● **Task instructions**: From the entries below, please gather each line containing the string "thumb".

● **Keypoint coordinate data**:

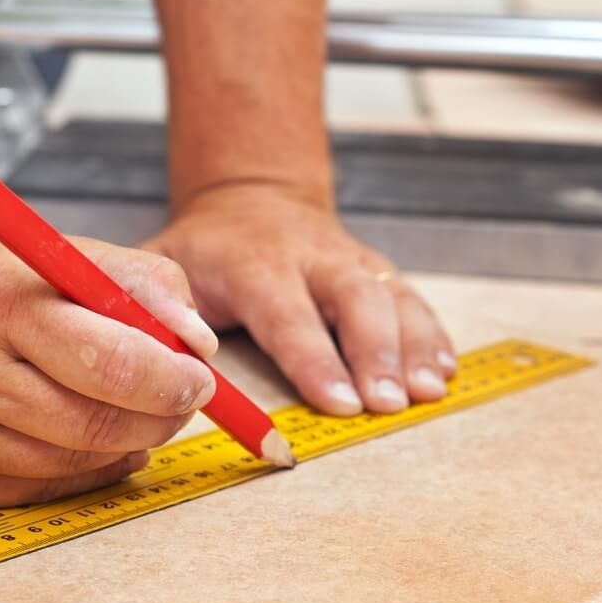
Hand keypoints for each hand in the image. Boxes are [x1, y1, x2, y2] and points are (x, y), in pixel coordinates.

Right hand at [0, 217, 218, 508]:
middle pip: (99, 423)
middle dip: (161, 417)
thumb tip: (198, 344)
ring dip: (124, 442)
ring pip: (75, 462)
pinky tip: (85, 437)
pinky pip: (38, 489)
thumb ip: (140, 283)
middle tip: (179, 399)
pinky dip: (80, 468)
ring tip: (129, 409)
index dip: (173, 379)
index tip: (199, 379)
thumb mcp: (53, 251)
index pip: (113, 359)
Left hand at [141, 185, 455, 415]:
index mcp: (255, 261)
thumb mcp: (163, 263)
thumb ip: (157, 304)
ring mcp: (349, 260)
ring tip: (427, 391)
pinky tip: (444, 370)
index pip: (287, 312)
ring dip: (414, 345)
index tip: (340, 402)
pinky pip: (411, 298)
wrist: (252, 199)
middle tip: (389, 403)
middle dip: (378, 351)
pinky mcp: (374, 269)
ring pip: (391, 295)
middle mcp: (311, 256)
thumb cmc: (207, 248)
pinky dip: (432, 334)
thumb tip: (171, 357)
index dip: (314, 358)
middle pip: (355, 298)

● **Solution to this problem**:
thumb tip: (198, 344)
thumb ip: (140, 283)
thumb mcp: (53, 251)
thumb mcp: (163, 263)
thumb ip: (157, 304)
thumb cmc: (207, 248)
thumb tip: (171, 357)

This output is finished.